A New Home(screen)
By Michael Mulvey on February 24, 2012 4:45 PM
Shawn Blanc thinks about the possibilities of the next Home screen on iOS:
Not until recently have we felt much of a need for a revamped home screen. Since 2007 iOS has evolved significantly in both its functionality (i.e. multitasking and Notification Center) and in the amount of available apps (thus folders, and multiple Home screens). After five years the Home screen is feeling cramped and outdated.
If I were a betting man, I would wager that the iOS Home screen as we know it today is not Apple's long-term plan.
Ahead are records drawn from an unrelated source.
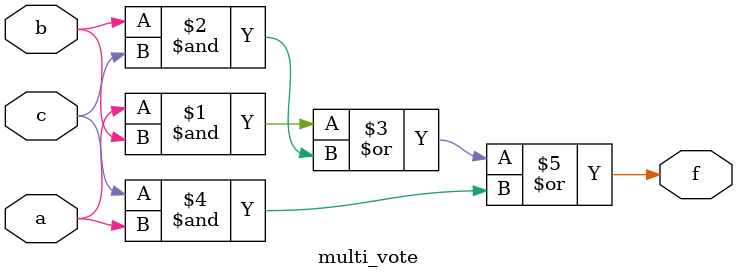
<source format=v>
`timescale 1ns / 1ps


module multi_vote(
    input a,
    input b,
    input c,
    output f
    
    );
    assign f=a&b|b&c|c&a;//f=ab+bc+ca
endmodule

</source>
My hunch is that the Home screen is still the way it is because the long-term ramifications of what it could be are huge.
A reimagined springboard is a prime opportunity for significant innovation. And significant innovation takes time.
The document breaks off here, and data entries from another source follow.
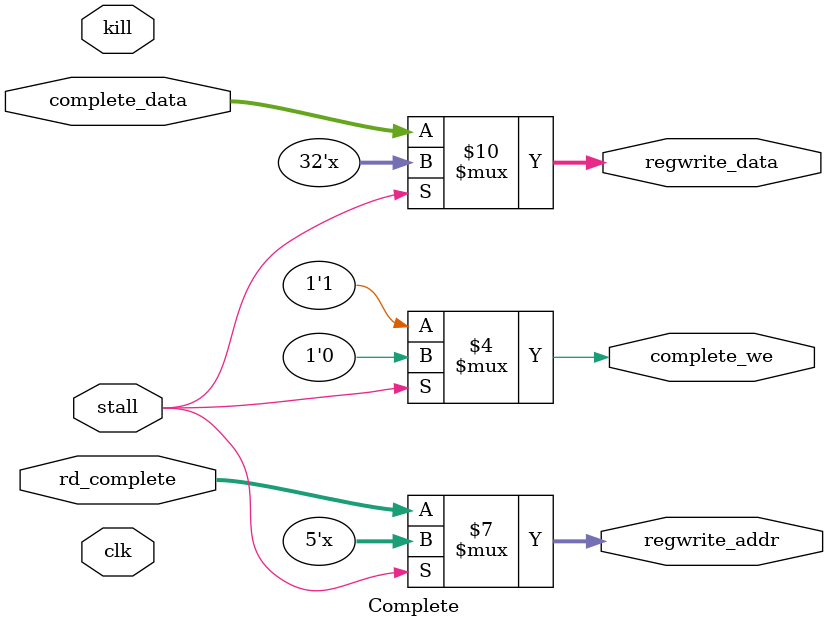
<source format=sv>
`default_nettype none

module Complete(
  input wire clk, kill, stall, 
  input wire [31:0] complete_data, 
  input wire [4:0] rd_complete,
  output logic [31:0] regwrite_data,
  output logic [4:0] regwrite_addr,
  output logic complete_we
);

  always_comb begin
    if(!stall) begin
      regwrite_data = complete_data;
      regwrite_addr = rd_complete;
      complete_we = 1'b1;
    end else begin
      regwrite_data = 32'bx;
      regwrite_addr = 5'bx;
      complete_we = 1'b0;
    end
  end
endmodule
`default_nettype wire
</source>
It's really exciting to think about what's next.
Not because it's a fantasy, but because for those of us who understand Apple, we know this is inevitable.
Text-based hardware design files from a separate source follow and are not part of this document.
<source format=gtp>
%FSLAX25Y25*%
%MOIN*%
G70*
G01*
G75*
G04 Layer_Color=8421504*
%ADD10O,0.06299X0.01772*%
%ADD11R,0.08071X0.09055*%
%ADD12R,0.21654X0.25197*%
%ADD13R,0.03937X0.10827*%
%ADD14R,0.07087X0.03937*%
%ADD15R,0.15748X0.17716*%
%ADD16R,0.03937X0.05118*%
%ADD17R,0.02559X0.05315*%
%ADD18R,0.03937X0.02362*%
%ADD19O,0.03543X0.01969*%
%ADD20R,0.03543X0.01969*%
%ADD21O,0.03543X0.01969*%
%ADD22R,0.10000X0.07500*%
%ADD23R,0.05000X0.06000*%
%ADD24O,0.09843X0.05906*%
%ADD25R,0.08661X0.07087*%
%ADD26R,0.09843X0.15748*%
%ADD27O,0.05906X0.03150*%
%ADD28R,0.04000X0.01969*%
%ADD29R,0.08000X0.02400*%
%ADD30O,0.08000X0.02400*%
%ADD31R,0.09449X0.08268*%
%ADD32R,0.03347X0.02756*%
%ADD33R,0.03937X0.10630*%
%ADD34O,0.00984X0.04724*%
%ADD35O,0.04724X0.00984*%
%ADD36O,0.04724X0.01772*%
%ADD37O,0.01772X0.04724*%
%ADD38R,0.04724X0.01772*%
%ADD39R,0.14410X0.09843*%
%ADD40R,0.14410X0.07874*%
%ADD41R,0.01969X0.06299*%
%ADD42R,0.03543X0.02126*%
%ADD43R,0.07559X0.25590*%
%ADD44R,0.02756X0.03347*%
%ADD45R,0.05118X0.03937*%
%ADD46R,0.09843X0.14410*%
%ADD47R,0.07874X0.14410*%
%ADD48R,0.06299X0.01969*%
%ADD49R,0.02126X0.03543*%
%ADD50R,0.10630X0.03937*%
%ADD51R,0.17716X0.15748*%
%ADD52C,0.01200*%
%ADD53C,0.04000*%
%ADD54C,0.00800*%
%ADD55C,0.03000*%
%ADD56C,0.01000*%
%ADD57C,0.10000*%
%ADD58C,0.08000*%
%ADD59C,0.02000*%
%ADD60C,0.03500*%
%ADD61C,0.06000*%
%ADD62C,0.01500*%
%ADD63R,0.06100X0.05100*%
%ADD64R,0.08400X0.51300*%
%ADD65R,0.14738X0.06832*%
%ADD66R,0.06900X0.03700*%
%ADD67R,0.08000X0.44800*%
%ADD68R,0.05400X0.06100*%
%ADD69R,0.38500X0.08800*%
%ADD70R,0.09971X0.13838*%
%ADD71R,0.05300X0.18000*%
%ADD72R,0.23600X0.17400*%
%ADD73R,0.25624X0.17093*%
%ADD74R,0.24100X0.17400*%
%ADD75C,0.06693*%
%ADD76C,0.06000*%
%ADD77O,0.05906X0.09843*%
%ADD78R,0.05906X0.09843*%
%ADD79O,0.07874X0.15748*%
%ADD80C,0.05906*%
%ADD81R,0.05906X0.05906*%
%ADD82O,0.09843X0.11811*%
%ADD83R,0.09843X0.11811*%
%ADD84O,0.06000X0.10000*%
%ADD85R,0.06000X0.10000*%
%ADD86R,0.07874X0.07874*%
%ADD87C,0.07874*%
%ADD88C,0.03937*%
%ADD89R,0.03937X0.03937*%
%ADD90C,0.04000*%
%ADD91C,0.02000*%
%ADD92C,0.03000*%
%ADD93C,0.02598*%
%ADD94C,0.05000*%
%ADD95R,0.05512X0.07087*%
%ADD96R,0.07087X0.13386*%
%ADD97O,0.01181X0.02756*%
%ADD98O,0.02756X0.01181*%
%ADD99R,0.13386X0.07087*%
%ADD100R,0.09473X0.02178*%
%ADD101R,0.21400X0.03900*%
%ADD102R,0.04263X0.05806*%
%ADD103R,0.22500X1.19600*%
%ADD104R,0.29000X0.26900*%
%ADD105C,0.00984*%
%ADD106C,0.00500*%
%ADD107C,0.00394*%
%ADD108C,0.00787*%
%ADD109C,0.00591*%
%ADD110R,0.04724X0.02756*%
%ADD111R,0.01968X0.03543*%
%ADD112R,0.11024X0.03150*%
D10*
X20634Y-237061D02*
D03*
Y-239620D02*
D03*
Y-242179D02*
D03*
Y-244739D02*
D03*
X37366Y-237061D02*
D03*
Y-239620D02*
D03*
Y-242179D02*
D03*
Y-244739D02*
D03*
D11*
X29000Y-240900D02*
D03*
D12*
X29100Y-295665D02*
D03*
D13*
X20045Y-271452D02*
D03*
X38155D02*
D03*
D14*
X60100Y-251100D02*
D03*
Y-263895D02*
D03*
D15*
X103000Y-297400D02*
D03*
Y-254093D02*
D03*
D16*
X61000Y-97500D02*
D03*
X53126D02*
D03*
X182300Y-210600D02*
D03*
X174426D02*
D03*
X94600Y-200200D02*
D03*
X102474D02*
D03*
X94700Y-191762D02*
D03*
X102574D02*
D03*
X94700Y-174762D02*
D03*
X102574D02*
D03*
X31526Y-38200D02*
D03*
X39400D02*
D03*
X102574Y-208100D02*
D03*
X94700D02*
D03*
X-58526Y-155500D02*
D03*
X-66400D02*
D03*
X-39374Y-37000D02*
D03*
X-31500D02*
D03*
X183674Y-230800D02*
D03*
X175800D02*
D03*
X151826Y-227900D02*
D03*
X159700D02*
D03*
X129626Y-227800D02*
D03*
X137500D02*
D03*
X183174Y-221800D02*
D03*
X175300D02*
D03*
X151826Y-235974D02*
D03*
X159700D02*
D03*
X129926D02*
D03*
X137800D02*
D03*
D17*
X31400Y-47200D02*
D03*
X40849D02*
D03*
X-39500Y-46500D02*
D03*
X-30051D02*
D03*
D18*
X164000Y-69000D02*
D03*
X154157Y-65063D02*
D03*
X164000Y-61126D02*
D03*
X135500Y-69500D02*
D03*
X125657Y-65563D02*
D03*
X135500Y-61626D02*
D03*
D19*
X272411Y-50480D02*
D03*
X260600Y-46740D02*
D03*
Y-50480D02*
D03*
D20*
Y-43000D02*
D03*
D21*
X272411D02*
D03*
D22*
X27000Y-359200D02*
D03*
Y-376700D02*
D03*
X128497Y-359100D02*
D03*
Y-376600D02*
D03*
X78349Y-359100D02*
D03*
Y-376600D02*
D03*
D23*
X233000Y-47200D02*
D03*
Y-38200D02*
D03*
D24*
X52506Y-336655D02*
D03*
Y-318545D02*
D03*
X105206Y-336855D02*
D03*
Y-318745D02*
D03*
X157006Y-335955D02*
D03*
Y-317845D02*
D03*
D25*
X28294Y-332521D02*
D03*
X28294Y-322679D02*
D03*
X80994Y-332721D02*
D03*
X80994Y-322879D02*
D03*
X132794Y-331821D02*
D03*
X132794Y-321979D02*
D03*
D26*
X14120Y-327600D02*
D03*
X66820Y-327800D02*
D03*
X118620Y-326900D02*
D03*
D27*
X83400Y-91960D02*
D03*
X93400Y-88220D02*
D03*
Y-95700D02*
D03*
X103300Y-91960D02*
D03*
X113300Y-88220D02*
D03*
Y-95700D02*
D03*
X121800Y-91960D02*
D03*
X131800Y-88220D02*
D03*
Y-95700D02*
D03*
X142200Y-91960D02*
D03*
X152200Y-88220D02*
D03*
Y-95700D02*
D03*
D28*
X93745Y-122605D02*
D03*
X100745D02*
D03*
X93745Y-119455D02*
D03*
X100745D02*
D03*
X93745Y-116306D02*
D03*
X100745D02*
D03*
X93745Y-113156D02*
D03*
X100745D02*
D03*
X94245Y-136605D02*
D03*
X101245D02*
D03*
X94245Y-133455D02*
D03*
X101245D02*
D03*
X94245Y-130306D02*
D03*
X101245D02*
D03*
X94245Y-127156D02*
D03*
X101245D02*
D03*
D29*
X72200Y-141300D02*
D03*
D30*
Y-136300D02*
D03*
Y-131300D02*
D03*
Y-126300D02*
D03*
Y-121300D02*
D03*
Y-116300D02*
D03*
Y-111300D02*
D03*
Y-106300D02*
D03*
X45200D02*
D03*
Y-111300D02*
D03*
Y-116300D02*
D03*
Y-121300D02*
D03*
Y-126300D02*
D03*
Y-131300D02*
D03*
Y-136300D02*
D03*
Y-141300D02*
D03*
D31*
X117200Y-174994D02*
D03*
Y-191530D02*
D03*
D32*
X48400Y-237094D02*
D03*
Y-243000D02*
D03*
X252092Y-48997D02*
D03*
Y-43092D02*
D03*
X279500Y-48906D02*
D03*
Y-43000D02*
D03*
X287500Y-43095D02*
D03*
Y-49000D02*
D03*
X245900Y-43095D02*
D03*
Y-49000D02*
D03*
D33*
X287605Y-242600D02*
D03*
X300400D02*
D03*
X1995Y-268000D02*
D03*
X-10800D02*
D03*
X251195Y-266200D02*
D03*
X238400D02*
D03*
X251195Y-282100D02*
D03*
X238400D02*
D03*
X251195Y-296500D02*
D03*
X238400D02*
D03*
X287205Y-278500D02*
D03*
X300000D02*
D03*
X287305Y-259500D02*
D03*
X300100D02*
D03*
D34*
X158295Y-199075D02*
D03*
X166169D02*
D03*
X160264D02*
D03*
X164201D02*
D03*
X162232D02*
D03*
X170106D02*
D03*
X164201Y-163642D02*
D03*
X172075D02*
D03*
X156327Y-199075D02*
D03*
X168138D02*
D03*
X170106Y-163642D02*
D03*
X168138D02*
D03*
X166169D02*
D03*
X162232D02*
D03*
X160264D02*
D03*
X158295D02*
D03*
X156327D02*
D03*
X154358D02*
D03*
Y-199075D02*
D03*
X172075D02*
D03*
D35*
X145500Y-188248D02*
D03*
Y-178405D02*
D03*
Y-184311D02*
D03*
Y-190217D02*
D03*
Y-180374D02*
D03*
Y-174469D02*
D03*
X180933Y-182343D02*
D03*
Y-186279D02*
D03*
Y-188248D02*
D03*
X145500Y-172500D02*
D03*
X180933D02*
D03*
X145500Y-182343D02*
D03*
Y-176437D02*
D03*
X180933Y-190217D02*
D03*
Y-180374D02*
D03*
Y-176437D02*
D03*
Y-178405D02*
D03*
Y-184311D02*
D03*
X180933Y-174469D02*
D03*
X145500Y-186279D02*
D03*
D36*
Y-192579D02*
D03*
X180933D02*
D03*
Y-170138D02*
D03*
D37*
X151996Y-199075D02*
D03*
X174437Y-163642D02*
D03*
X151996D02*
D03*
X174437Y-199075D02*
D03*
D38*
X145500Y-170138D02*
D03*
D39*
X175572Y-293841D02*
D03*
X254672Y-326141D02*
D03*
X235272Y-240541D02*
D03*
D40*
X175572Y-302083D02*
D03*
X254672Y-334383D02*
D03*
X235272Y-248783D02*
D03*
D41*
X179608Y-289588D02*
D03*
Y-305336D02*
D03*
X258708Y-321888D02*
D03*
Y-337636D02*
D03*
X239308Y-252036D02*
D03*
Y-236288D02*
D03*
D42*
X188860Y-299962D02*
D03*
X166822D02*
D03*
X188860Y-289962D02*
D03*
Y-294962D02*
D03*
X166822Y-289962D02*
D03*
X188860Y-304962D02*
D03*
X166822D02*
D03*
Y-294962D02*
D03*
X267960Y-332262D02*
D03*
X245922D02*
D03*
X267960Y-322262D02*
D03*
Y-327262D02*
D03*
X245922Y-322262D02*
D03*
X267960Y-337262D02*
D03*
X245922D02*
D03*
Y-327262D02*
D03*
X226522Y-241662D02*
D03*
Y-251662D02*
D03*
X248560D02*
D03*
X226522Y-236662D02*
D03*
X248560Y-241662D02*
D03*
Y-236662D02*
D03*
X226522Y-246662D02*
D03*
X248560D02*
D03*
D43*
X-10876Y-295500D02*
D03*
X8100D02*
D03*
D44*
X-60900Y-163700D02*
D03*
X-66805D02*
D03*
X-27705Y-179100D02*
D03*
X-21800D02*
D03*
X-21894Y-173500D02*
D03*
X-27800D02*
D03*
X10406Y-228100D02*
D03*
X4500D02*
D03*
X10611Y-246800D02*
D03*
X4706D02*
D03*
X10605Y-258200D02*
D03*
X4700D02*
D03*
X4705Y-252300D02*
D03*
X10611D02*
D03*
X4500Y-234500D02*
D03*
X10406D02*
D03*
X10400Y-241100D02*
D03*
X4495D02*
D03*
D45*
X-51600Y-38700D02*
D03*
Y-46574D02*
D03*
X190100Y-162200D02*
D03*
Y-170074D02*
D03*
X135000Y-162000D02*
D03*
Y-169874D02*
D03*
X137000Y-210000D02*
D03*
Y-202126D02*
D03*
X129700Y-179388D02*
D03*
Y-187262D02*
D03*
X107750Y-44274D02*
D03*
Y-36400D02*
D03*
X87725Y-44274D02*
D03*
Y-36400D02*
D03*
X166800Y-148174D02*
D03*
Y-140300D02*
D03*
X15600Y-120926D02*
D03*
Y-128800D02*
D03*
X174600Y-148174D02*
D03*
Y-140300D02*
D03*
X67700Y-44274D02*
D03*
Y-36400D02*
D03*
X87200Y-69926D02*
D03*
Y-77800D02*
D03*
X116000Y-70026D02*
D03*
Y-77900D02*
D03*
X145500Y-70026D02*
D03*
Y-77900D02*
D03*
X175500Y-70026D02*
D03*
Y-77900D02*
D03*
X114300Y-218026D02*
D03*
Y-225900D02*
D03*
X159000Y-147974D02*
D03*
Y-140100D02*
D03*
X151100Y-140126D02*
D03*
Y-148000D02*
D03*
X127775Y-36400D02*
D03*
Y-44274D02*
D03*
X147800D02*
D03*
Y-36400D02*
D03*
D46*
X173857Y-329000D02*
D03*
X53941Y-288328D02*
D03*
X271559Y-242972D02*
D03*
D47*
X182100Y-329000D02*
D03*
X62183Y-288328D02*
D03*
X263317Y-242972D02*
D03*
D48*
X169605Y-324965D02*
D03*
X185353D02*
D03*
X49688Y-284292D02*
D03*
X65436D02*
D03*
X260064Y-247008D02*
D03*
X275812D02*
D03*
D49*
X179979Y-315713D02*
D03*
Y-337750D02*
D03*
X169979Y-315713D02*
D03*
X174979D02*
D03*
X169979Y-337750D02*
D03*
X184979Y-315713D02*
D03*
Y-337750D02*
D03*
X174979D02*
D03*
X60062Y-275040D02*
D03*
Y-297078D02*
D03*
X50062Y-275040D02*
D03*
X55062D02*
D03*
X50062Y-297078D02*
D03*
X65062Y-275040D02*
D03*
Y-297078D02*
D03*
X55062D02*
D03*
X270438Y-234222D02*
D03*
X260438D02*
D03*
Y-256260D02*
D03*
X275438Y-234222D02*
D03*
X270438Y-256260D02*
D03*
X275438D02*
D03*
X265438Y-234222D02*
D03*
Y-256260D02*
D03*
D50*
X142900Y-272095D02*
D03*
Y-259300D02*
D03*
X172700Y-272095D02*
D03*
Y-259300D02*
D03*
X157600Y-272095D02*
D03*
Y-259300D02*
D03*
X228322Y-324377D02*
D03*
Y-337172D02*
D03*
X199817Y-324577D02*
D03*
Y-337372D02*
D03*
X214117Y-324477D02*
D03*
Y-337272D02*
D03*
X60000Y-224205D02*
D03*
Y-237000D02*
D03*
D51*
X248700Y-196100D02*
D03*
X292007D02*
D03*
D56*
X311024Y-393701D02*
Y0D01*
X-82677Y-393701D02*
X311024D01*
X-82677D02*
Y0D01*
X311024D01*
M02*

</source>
It's inevitable Apple is skating to where the puck is going to be (as they always have). It's inevitable they're re-imagining the Home screen. It's inevitable they'll make a lot of people happy with their next software paradigm. It's also inevitable they'll piss off a lot of people in the process.
It's also all very sad when you think about the opportunities that exist for Android and hardware manufacturers like Samsung who copy everything Apple does.
Comparisons like this stop being funny and just look pathetic.
This is why I'm so happy with Microsoft's Windows Phone 7 mobile operating system. It's a complete departure from everything that came before it. It's not stale, contrived, fussy or silly. It's clean, efficient and modern. Microsoft acknowledged a missed opportunity in mobile computing but still pushed forward and came to their own conclusion.
Mutliple futures exist for multiple UI paradigms in software. It's a painfully commonplace expression, but it's true - there's more than one way of doing something. It would be great if more leaders of more software companies realized this, strapped some sets of balls on and took some risks.